Quel regard portez-vous sur la chasse faite aux Roms et gens du voyage  ?

Alain Ruscio. Habitué à observer le racisme à la française, pour moi cette chasse n’est pas une surprise. Cette pratique est très ancienne notamment à l’époque coloniale. Ces méthodes se sont d’ailleurs également appliquées 
au cours du XXe siècle aux Polonais et aux Italiens. Les classes dirigeantes les ont toujours utilisées soit pour rediriger l’inquiétude populaire vers « l’étranger », soit par conviction.

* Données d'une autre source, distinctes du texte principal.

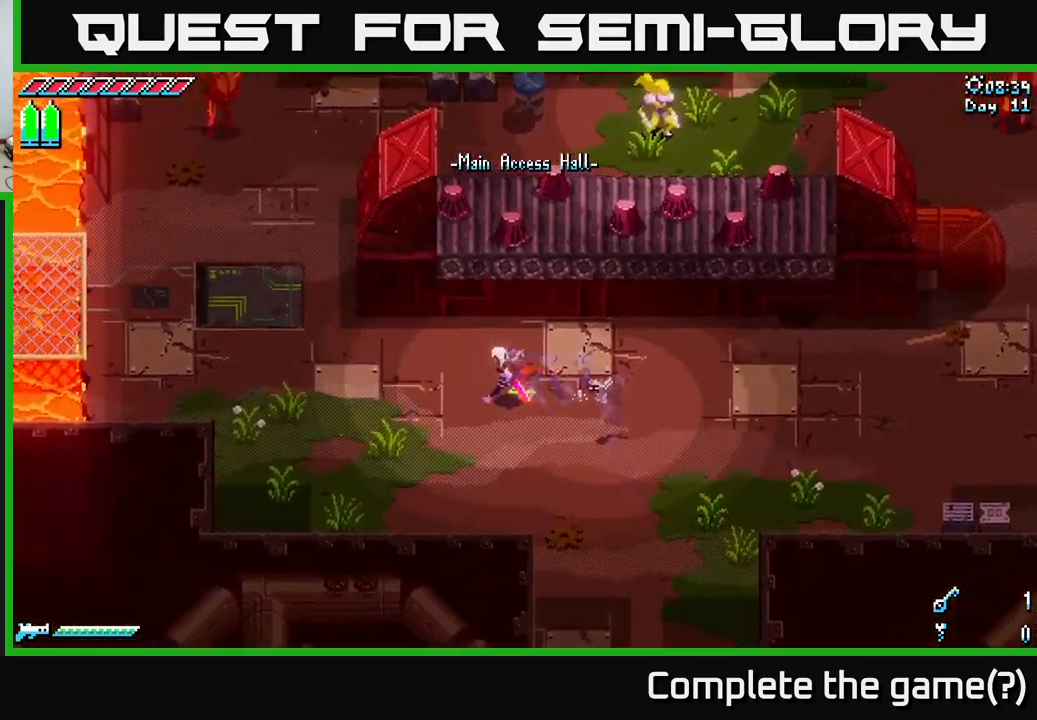
{"buttons": ["X"], "left_stick": "up-left", "right_stick": "center", "events": [[284, "left_stick", "up-left"]]}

C’est une permanence dans l’histoire de la société française qui, par ailleurs, a souvent atteint son but. D’où la nécessité que 
les associations, les partis politiques et les citoyens se mobilisent pour combattre le climat actuel et que 
la population ne morde pas 
à l’hameçon tendu par le pouvoir.

Peut-on parler de xénophobie d’État  ?

Alain Ruscio. Tout à fait mais 
le phénomène n’est pas récent. 
Au début des années quatre-vingts, Valérie Giscard d’Estaing signait déjà un article dans le Figaro Magazine sur « l’invasion étrangère » où figurait en couverture une Marianne recouverte d’une voile islamique. Je pense également 
au discours de Chirac sur « le bruit et les odeurs ». Incontestablement, 
il existe une convergence de pratiques et positions de l’État 
et de la droite dans ce domaine qui s’est accéléré toutefois depuis Nicolas Sarkozy. Il y a un aspect stratégique et tactique qui vise 
à dresser des passerelles entre 
la droite et son extrême. De plus 
en plus d’élus UMP tiennent 
le discours du FN par exemple sur 
le thème de la réhabilitation 
de « l’œuvre coloniale » de la France, les « Français de souche » ou les « racines chrétiennes » de notre pays. Il y a ici une « vieille » tentative d’osmose entre la droite et l’extrême droite. À nous d’y être attentifs.